TASK STATEMENT:
In the material below, find the line that contains "right hip: (11, 797)" and the line that contains "left elbow: (93, 132)", then write out exactly those two lines and everything between them.

EXERCISE INPUTS:
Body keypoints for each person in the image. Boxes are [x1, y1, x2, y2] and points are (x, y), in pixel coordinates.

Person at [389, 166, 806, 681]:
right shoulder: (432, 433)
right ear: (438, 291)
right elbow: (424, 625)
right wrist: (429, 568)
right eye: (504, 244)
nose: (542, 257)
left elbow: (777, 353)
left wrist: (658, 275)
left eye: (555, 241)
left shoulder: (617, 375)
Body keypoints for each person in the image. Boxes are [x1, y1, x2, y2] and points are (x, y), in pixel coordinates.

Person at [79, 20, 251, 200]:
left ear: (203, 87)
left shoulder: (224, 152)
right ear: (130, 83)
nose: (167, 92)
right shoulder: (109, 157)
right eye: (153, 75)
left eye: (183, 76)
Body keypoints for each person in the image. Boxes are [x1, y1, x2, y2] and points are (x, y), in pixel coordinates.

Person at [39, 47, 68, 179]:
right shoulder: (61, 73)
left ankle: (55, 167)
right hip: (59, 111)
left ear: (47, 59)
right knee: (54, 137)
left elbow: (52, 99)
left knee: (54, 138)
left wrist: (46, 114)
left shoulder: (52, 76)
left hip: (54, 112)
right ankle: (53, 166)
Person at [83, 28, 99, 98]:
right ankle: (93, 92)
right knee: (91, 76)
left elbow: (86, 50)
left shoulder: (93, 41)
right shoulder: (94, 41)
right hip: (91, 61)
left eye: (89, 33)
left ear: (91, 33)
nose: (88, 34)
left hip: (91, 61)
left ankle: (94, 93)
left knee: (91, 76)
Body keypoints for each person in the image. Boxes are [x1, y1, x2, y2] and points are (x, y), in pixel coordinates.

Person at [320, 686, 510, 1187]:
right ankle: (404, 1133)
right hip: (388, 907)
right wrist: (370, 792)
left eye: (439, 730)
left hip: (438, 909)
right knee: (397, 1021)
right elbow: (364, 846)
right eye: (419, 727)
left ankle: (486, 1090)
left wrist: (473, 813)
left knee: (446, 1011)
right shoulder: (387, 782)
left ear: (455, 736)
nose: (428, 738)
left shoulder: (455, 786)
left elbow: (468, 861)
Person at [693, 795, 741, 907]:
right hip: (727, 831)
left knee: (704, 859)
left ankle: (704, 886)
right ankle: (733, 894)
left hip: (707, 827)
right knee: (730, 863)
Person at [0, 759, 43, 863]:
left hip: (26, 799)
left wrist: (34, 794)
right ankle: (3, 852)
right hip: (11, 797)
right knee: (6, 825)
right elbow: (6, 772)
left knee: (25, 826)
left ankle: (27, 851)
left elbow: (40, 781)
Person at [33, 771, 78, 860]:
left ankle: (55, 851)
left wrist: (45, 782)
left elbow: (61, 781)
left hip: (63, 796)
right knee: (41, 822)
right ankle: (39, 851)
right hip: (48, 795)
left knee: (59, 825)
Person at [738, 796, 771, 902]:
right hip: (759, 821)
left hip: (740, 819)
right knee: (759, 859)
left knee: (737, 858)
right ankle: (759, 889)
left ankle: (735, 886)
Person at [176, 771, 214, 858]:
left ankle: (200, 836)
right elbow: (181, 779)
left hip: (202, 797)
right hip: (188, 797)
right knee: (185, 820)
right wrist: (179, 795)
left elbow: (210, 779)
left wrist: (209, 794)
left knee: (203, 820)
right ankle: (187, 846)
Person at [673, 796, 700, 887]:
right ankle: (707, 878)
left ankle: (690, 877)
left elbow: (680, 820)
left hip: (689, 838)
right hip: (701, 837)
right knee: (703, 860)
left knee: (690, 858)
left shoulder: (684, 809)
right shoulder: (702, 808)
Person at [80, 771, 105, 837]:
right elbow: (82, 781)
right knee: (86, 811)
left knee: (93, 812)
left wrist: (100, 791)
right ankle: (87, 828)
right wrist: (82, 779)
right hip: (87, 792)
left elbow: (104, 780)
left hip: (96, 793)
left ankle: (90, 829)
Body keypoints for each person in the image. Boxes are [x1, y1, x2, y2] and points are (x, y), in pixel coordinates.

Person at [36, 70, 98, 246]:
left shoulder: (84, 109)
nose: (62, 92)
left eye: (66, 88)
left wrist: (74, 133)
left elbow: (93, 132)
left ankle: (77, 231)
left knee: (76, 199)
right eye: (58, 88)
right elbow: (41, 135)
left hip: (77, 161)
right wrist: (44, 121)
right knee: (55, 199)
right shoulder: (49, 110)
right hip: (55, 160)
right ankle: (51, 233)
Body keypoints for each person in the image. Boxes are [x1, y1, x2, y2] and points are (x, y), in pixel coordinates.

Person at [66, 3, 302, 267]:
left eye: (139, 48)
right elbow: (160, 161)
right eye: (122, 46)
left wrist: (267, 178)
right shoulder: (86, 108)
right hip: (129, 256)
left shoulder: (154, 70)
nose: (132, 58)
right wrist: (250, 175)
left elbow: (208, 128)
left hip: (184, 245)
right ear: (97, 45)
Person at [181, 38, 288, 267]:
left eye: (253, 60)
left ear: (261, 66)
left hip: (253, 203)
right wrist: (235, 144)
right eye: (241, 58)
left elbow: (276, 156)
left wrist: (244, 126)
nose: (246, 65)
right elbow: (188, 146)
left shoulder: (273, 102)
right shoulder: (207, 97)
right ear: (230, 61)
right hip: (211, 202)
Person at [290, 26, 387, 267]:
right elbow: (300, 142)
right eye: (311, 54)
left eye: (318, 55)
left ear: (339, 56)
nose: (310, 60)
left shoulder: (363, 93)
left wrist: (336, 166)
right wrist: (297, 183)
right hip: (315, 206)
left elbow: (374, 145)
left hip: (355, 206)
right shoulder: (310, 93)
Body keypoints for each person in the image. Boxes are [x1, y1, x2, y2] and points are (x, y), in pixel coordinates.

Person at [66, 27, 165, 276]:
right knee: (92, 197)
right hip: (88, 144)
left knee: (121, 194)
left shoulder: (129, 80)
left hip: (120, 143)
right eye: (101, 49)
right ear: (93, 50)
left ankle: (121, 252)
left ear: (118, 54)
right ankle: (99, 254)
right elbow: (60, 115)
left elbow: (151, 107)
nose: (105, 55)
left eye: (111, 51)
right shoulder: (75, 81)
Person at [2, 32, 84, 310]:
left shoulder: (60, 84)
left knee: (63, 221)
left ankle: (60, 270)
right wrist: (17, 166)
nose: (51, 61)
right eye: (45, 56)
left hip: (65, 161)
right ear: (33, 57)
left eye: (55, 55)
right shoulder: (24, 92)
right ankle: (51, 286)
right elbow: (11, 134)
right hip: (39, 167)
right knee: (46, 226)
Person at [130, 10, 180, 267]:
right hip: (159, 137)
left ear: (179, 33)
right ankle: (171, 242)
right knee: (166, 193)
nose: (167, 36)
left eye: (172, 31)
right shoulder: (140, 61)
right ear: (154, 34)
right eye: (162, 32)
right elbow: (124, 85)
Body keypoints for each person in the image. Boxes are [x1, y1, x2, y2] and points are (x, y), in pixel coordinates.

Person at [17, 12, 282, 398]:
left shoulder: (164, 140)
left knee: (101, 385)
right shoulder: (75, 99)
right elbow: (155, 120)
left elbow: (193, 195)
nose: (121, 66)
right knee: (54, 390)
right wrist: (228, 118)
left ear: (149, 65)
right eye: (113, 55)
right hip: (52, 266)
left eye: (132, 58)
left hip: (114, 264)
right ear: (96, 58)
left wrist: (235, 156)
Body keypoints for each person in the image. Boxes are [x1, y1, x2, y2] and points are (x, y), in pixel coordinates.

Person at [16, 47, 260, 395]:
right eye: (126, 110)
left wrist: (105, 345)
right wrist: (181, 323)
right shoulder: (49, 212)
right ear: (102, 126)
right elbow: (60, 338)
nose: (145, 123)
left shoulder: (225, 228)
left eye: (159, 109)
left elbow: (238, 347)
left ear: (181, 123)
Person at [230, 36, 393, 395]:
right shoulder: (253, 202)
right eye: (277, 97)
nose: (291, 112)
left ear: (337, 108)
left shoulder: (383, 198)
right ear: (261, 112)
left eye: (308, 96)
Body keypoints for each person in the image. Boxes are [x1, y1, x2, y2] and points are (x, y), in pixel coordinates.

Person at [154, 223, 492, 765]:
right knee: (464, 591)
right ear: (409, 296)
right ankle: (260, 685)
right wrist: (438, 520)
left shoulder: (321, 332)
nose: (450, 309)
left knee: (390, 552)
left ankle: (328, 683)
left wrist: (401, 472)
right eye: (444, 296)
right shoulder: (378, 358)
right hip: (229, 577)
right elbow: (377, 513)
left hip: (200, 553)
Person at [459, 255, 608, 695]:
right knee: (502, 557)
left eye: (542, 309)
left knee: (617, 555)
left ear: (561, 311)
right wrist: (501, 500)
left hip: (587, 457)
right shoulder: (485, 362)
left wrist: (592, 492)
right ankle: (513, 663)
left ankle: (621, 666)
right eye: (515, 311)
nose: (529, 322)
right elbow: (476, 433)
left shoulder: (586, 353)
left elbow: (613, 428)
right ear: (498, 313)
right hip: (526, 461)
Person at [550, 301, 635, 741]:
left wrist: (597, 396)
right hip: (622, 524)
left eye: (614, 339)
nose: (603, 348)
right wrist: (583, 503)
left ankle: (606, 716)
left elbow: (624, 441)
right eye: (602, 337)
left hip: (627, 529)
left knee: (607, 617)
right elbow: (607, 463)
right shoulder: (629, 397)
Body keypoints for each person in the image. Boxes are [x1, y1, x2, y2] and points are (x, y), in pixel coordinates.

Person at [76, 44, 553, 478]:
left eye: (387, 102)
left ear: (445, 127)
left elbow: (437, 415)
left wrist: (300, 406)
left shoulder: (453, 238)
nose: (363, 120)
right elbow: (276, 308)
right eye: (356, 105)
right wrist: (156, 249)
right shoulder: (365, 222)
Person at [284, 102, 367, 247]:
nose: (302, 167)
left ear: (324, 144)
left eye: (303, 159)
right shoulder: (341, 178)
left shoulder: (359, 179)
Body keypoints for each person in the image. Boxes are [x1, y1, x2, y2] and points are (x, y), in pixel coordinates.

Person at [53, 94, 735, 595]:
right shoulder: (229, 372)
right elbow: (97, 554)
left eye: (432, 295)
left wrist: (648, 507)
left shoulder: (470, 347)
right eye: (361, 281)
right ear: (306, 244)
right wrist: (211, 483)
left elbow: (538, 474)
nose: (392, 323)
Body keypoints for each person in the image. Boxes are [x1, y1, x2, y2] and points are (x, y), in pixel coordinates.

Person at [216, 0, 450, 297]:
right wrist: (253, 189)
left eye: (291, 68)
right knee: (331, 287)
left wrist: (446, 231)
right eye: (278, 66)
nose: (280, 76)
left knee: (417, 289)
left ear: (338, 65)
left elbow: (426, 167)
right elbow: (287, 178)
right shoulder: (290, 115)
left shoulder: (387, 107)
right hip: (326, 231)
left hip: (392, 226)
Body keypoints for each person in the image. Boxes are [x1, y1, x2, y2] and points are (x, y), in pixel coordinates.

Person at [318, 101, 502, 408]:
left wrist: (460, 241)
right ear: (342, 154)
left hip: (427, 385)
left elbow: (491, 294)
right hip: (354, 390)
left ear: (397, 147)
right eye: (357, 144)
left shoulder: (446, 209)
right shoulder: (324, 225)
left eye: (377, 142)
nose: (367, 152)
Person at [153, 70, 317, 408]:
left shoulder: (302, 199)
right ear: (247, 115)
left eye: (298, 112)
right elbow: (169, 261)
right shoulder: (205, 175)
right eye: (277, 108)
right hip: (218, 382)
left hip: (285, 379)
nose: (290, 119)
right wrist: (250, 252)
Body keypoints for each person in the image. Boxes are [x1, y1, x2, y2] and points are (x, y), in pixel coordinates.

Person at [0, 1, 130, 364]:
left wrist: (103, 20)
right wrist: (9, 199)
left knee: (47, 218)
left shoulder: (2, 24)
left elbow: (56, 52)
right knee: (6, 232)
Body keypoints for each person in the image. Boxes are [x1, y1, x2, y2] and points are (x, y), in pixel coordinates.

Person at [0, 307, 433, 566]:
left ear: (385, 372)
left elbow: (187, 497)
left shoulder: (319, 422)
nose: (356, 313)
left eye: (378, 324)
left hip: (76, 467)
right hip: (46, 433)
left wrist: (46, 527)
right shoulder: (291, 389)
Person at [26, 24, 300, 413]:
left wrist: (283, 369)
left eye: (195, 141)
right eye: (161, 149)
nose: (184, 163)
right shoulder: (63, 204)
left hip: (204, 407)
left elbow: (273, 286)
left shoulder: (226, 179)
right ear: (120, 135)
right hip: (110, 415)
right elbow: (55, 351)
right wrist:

TASK RESULT:
right hip: (11, 797)
right knee: (6, 825)
right elbow: (6, 772)
left knee: (25, 826)
left ankle: (27, 851)
left elbow: (40, 781)
Person at [33, 771, 78, 860]:
left ankle: (55, 851)
left wrist: (45, 782)
left elbow: (61, 781)
left hip: (63, 796)
right knee: (41, 822)
right ankle: (39, 851)
right hip: (48, 795)
left knee: (59, 825)
Person at [738, 796, 771, 902]:
right hip: (759, 821)
left hip: (740, 819)
right knee: (759, 859)
left knee: (737, 858)
right ankle: (759, 889)
left ankle: (735, 886)
Person at [176, 771, 214, 858]:
left ankle: (200, 836)
right elbow: (181, 779)
left hip: (202, 797)
right hip: (188, 797)
right knee: (185, 820)
right wrist: (179, 795)
left elbow: (210, 779)
left wrist: (209, 794)
left knee: (203, 820)
right ankle: (187, 846)
Person at [673, 796, 700, 887]:
right ankle: (707, 878)
left ankle: (690, 877)
left elbow: (680, 820)
left hip: (689, 838)
right hip: (701, 837)
right knee: (703, 860)
left knee: (690, 858)
left shoulder: (684, 809)
right shoulder: (702, 808)
Person at [80, 771, 105, 837]:
right elbow: (82, 781)
right knee: (86, 811)
left knee: (93, 812)
left wrist: (100, 791)
right ankle: (87, 828)
right wrist: (82, 779)
right hip: (87, 792)
left elbow: (104, 780)
left hip: (96, 793)
left ankle: (90, 829)
Body keypoints for each person in the image. Boxes are [x1, y1, x2, y2] and points are (x, y), in pixel coordinates.

Person at [36, 70, 98, 246]:
left shoulder: (84, 109)
nose: (62, 92)
left eye: (66, 88)
left wrist: (74, 133)
left elbow: (93, 132)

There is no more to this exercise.